The world’s largest cultivated meat consortium received final approval from the Israeli Innovation Authority and will be granted government funding of $18 million, for its entire duration period of three years. The consortium consists of 14 companies, including some of the leading cultivated meat companies in the world, as well as 10 academic labs. The establishment of the consortium was led, initiated, and coordinated by the Good Food Institute Israel (GFI) grantee, Gaya Savion, and the Tnuva Group, Israel’s largest food manufacturer.

The global race for meat substitutes

The consortium aims to develop more efficient, cost-competitive production methods and pilot scale-up opportunities that are aligned with the food industry of cultivated meat. It’s part of the Israeli Innovation Authority’s Magnet Consortiums Program which advances pre-competitive generic R&D. Israel has seen progressive development in the R&D of cultivated meat technologies coupled with a rise of a regulatory pilot program for public distribution of cultivated meat, so this consortium comes at a fitting time.

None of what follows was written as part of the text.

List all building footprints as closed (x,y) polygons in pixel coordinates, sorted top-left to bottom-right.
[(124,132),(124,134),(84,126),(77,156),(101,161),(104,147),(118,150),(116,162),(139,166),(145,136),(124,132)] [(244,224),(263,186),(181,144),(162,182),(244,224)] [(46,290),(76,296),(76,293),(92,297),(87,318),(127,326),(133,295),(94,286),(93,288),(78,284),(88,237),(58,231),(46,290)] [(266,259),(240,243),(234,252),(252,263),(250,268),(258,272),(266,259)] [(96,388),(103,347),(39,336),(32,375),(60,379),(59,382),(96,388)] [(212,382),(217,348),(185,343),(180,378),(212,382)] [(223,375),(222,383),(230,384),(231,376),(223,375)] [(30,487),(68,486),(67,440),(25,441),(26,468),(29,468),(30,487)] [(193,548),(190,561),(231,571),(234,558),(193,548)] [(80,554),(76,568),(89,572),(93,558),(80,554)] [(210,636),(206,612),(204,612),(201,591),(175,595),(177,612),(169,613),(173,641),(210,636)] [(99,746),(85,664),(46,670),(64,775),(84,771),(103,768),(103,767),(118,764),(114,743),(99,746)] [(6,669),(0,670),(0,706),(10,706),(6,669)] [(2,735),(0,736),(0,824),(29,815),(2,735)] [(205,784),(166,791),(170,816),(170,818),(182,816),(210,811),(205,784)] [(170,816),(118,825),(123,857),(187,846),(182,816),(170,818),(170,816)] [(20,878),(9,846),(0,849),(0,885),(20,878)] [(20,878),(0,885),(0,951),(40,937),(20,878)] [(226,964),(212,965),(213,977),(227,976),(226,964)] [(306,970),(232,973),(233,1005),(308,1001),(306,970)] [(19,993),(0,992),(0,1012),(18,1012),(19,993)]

Moreover, since the global meat market is estimated at an annual $1.4 trillion, Mckinsey & Company estimated the cultivated meat market will reach $20 billion by 2030. Over 36% of all global investment in cultured meat companies went to Israeli companies, with 6 new cultured meat companies founded in 2021 alone, so, this new consortium will enable Israel to continue to be a top leader in alternative proteins R&D and cultured meat.

As Alla Voldman-Rantzer, Director of Strategic Alliances at GFI Israel stated, “The synchronization between the innovation in food technologies and regulation is crucial in ensuring that we provide these technologies with a clear path to market and capitalize on the advantages that these technologies bring. Now, more than ever, governments need to find ways to ensure national food security. Alternative protein technologies, and cultivated meat, in particular, are essential components in that regard, just as they are essential in bringing forth a sustainable and just protein supply”. Shai Cohen, Chief Innovation Officer at Tnuva Group and Chairperson of the Consortium continued, saying, “This is an unprecedented governmental commitment on a global scale, in a cellular agriculture consortium and more particularly cultivated meat which will enable Israel to maintain its leadership in one of the most significant areas in Foodtech. Collaboration between leading cultivated meat companies, leading food manufacturers who bring the expertise of implementing these technologies at scale and researchers in academia, is essential to create a breakthrough in this field and to make the products accessible to the general public.”